SigOpt at AAAI 2020

The AAAI Conference on Artificial Intelligence will be taking place on February 7-12, 2020 at the Midtown Manhattan Hilton. Researchers in AI from around the world will gather to discuss recent breakthroughs and define topics of interest for the coming year.

SigOpt is excited to participate in the AI job fair at AAAI taking place on February 11, 2020 from 12:30 – 3:00 PM. Our Research Engineers, Michael McCourt and Gustavo, will be attending the conference. If you are interested to learn more about SigOpt, San Francisco, Silicon Valley or startup life, stop by the career fair booth and chat with our team.

Accelerating Psychometric Screening Tests with Prior Information

Among the researchers at AAAI is SigOpt research engineer Gustavo Malkomes, who will be presenting his latest research at the Health Intelligence workshop. The article is a continuation of joint research between Gustavo at Dr. Dennis Barbour’s research team at the Washington University of St. Louis; earlier results were presented at the NeurIPS workshop on ML for Health.


Classical methods for psychometric function estimation either require excessive measurements or produce only a low-resolution approximation of the target psychometric function. In this paper, we propose two solutions for rapid high-resolution approximation of the psychometric function of a patient given her or his prior exam.
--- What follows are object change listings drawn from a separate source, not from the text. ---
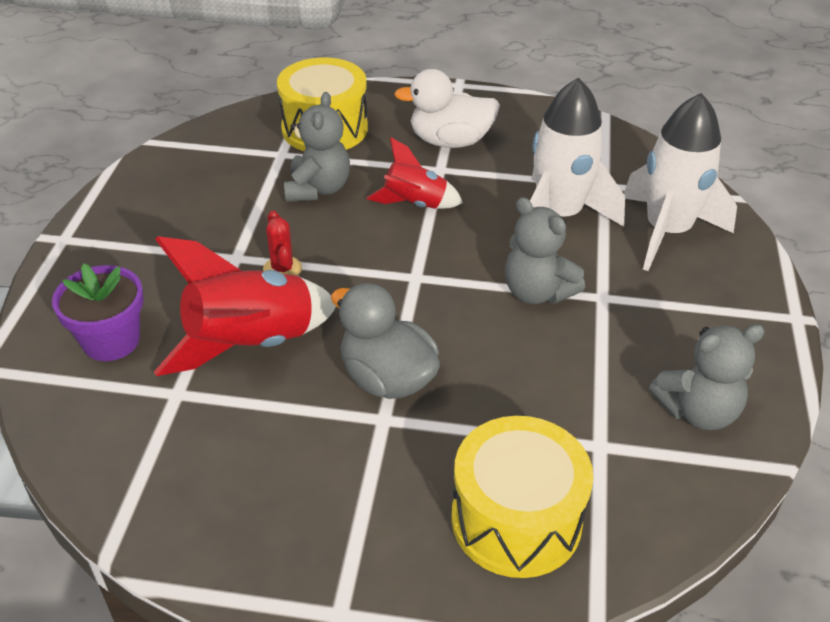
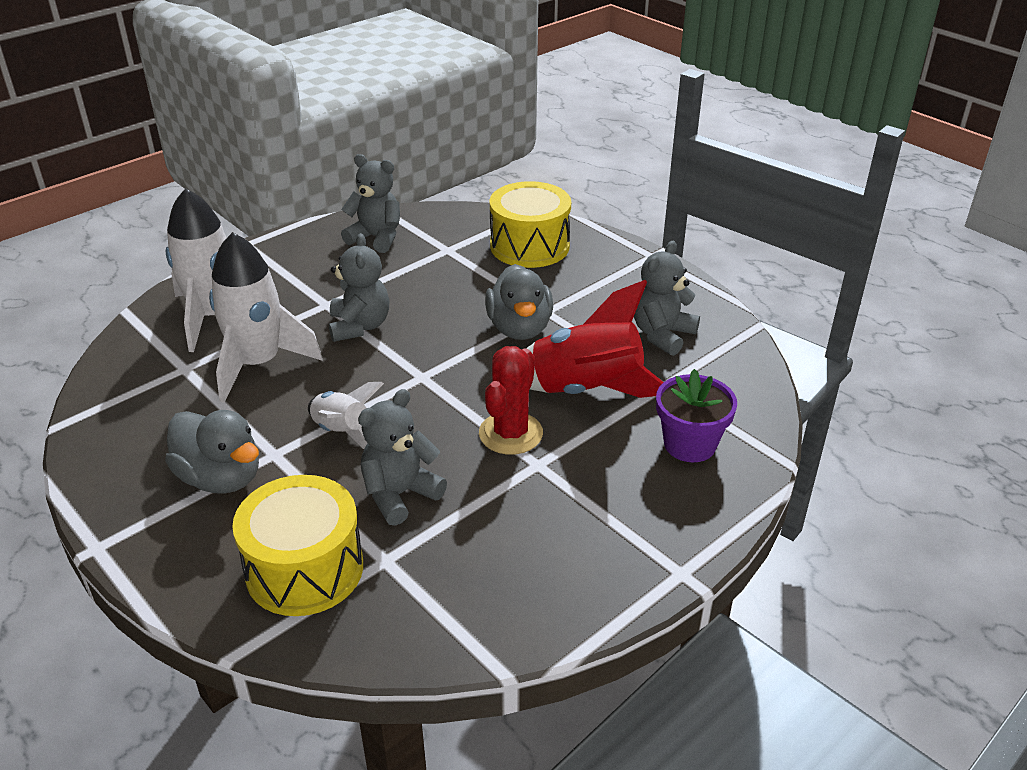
camera: 140 degrees left, 5 degrees down
(223, 462) = (662, 335): none -> grey teddy bear
(282, 269) = (510, 433): red cactus -> red cactus, size x1.68
(415, 204) = (342, 432): red rocket -> white rocket
(450, 141) = (221, 478): white duck -> grey duck

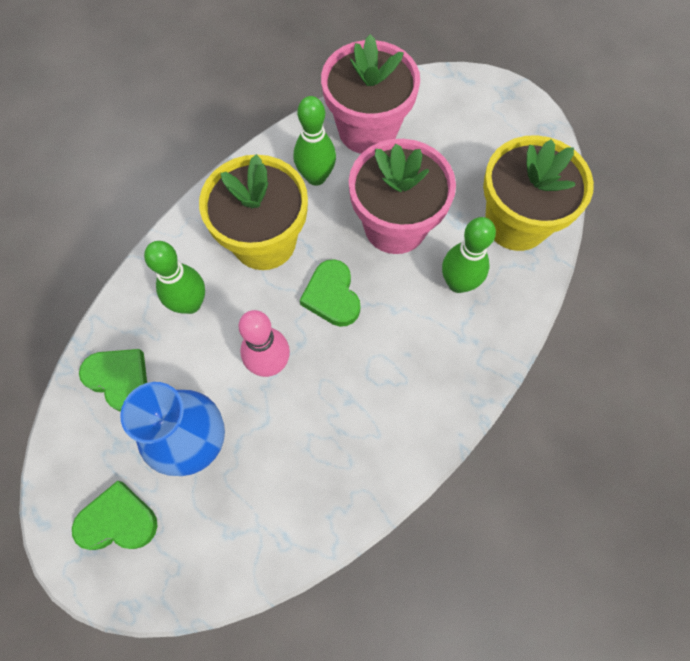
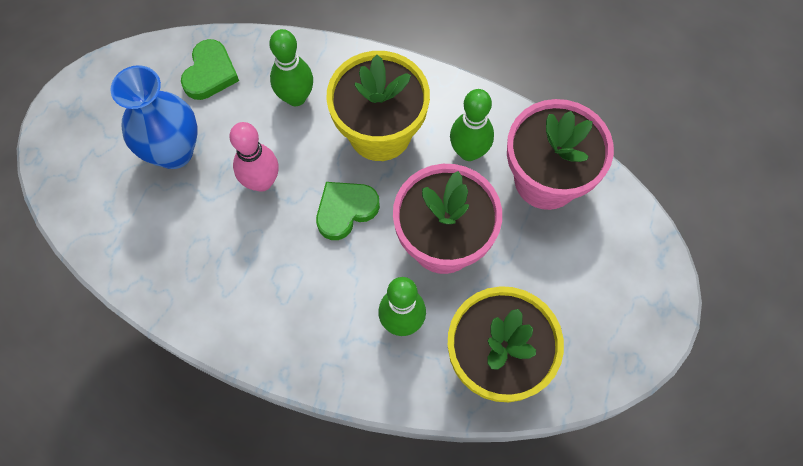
camera: 70 degrees right, 0 degrees up
(118, 520) = (97, 121): green heart -> none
First, we develop a rapid screening algorithm for a change in the psychometric function estimation of a patient. We use Bayesian active model selection to perform an automated pure-tone audiometry test with the goal of quickly finding if the current estimation will be different from the previous one. Second, we propose an algorithm for learning the patient’s audible threshold. We use the previous test as a prior belief to reduce the number of measurements necessary for estimation.

We validate our methods using audiometric data from the National Institute for Occupational Safety and Health (NIOSH). Initial results indicate that with a few tones we can i) detect if the patient’s audiometric function has changed between the two test sessions with high confidence, and ii) learn high-resolution approximations of the target psychometric function.